[WHAT NEEDS TO BE DONE]
Will you return, word for word, only the lines from the top of the data below down to and including the one with "Sikorsky CH-53E Super"?

[DATA TO PROCESS]
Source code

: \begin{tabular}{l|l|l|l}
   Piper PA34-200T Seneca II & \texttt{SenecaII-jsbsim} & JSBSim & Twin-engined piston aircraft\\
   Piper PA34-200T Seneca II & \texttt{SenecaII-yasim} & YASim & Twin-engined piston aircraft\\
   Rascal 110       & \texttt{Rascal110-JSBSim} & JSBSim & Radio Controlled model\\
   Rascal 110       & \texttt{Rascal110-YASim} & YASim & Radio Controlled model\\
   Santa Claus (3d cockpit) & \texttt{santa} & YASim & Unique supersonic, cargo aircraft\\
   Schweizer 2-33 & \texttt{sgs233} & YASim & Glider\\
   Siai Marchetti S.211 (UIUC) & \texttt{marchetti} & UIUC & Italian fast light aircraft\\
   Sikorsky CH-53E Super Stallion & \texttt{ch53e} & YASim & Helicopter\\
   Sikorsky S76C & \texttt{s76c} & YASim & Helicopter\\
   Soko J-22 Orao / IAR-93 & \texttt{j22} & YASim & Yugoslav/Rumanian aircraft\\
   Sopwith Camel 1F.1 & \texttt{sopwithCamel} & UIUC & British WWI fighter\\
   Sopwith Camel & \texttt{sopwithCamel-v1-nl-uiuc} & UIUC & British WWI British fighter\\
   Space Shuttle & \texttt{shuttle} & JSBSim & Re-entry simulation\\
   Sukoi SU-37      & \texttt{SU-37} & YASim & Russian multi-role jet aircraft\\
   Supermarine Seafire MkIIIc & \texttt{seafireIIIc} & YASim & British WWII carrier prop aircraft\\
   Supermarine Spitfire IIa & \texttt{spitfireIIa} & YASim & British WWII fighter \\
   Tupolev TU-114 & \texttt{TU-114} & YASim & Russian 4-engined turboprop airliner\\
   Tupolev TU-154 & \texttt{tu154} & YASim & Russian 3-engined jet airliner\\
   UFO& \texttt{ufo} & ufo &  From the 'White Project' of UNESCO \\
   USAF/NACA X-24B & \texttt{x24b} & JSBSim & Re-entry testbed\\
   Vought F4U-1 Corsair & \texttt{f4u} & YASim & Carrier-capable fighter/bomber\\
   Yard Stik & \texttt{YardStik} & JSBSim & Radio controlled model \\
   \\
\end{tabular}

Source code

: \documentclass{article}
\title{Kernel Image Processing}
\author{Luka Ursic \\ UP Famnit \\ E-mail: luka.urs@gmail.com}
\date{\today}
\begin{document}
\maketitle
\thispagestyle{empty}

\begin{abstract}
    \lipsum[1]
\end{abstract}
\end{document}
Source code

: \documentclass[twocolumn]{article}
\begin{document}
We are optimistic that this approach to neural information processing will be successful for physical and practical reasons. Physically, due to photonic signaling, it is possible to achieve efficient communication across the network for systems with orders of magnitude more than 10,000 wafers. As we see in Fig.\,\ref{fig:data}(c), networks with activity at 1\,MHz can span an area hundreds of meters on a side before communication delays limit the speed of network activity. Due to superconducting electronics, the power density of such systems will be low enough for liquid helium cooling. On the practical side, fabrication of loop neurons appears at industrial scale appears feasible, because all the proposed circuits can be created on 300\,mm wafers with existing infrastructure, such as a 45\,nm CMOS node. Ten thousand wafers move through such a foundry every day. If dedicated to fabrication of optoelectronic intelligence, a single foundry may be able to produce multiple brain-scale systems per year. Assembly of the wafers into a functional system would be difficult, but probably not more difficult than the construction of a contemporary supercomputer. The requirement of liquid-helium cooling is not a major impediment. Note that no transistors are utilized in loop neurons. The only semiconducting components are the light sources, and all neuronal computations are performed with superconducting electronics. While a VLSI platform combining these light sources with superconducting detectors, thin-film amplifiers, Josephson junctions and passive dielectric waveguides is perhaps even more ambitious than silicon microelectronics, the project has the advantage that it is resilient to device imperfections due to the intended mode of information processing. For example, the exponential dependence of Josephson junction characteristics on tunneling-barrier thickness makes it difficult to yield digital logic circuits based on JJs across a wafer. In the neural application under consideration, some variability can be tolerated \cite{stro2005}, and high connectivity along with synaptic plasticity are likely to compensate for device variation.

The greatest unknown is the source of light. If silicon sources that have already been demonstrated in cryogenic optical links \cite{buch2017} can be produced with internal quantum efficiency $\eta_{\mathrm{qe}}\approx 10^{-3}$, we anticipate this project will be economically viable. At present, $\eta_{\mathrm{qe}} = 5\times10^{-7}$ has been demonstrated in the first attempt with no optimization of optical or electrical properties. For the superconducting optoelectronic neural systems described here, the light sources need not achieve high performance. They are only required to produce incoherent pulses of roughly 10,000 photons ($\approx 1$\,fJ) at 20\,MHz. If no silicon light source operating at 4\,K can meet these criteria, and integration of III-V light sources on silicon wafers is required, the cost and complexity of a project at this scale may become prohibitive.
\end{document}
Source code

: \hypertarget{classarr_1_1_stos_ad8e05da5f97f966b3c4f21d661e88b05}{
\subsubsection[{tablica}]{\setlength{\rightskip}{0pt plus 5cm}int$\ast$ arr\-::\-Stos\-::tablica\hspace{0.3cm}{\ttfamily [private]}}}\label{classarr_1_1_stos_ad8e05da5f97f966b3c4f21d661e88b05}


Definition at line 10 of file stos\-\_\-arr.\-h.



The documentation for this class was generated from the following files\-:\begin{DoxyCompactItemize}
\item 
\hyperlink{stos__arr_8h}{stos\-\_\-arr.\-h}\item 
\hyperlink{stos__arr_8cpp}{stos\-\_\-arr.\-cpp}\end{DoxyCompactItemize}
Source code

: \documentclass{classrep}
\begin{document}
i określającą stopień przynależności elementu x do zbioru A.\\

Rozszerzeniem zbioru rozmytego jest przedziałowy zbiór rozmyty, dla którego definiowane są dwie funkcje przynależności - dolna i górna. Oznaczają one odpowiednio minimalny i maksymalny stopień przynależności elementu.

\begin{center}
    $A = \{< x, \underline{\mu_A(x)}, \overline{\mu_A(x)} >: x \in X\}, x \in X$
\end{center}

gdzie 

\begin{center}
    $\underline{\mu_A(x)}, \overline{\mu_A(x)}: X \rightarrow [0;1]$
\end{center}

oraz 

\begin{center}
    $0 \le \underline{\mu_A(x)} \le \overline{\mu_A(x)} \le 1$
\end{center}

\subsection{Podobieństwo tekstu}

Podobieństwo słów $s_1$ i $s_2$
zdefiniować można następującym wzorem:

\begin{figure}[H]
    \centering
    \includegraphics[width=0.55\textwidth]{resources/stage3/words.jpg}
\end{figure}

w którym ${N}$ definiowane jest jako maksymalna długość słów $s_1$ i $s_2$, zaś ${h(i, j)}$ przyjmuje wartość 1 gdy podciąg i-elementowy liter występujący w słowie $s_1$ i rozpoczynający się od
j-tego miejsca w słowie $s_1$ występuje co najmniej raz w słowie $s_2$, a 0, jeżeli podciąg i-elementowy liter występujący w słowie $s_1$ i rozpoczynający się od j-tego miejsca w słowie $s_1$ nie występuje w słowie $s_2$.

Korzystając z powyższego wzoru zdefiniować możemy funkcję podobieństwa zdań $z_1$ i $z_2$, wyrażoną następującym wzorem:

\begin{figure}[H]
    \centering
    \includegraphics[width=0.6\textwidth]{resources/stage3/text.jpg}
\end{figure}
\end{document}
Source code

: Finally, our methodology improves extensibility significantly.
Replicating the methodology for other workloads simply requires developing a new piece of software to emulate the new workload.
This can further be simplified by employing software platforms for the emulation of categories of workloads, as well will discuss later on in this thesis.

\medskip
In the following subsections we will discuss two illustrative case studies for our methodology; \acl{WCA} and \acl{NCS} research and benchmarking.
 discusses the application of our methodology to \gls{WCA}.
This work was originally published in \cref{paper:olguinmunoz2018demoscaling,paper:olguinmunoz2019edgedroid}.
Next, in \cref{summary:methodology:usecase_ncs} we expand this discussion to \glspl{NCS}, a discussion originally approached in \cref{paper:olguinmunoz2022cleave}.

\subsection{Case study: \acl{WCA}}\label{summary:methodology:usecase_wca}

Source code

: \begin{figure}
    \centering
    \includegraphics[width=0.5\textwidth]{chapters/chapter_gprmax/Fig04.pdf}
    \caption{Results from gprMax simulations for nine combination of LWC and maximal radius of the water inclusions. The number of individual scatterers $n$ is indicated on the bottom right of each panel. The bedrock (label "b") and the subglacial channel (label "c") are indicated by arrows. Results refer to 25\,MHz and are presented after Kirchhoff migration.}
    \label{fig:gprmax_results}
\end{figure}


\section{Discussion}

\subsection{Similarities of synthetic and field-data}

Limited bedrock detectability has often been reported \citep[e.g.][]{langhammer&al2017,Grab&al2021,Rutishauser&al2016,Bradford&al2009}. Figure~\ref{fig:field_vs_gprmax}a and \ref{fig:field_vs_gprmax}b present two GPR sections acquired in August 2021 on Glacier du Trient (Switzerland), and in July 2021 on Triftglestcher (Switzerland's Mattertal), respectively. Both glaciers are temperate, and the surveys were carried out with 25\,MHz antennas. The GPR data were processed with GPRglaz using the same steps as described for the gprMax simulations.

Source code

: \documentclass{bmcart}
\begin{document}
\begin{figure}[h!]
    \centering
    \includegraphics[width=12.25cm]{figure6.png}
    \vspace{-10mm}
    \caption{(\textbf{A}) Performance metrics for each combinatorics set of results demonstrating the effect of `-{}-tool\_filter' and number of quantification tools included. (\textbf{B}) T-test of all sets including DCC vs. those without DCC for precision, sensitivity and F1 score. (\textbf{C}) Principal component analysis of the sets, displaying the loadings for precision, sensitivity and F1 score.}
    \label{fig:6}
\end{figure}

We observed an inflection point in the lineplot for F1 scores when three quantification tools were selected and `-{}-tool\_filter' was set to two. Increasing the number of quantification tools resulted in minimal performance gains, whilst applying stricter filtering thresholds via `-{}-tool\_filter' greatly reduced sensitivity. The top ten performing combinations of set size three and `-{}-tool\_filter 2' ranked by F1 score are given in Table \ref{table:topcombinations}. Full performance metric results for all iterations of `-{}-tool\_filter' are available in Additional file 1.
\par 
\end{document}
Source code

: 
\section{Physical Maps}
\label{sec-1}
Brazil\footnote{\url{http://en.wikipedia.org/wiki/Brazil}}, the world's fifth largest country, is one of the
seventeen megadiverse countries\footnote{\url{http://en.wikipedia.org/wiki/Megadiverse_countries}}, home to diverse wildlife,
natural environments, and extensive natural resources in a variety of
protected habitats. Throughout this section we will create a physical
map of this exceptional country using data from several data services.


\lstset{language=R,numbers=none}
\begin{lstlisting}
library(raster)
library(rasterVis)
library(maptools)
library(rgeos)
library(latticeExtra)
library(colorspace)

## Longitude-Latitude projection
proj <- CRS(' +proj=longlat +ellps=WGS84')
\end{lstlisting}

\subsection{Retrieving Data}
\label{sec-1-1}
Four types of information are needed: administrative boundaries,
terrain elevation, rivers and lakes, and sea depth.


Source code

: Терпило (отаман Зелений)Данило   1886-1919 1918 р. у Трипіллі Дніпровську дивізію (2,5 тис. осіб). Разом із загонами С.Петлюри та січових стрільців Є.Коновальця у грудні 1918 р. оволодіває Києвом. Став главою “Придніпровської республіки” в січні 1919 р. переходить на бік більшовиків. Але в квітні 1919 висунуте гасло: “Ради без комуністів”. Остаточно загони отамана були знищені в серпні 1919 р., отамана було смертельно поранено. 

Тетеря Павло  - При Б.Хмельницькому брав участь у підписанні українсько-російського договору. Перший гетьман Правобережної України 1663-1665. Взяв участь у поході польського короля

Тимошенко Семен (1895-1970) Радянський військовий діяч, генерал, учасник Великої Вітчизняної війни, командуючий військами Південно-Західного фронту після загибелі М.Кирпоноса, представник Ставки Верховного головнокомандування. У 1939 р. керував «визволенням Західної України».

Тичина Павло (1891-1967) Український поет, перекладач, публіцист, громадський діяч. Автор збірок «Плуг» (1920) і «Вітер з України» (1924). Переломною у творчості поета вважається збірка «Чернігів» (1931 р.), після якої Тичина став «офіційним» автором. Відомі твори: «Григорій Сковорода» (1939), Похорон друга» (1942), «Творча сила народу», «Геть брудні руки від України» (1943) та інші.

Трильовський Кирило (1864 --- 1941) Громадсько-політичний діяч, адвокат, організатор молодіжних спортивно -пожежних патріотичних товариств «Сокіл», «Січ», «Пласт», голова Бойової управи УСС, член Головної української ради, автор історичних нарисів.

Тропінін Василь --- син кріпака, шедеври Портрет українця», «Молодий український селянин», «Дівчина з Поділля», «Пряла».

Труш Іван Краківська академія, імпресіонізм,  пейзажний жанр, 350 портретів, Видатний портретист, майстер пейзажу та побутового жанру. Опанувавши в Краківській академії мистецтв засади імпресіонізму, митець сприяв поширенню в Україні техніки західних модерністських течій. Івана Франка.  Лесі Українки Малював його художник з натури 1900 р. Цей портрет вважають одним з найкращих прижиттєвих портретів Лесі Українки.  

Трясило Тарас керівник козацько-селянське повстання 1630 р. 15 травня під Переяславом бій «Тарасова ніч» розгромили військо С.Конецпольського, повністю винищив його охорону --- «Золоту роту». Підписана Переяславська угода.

[RESPONSE TO THIS TASK]
Source code

: \begin{tabular}{l|l|l|l}
   Piper PA34-200T Seneca II & \texttt{SenecaII-jsbsim} & JSBSim & Twin-engined piston aircraft\\
   Piper PA34-200T Seneca II & \texttt{SenecaII-yasim} & YASim & Twin-engined piston aircraft\\
   Rascal 110       & \texttt{Rascal110-JSBSim} & JSBSim & Radio Controlled model\\
   Rascal 110       & \texttt{Rascal110-YASim} & YASim & Radio Controlled model\\
   Santa Claus (3d cockpit) & \texttt{santa} & YASim & Unique supersonic, cargo aircraft\\
   Schweizer 2-33 & \texttt{sgs233} & YASim & Glider\\
   Siai Marchetti S.211 (UIUC) & \texttt{marchetti} & UIUC & Italian fast light aircraft\\
   Sikorsky CH-53E Super Stallion & \texttt{ch53e} & YASim & Helicopter\\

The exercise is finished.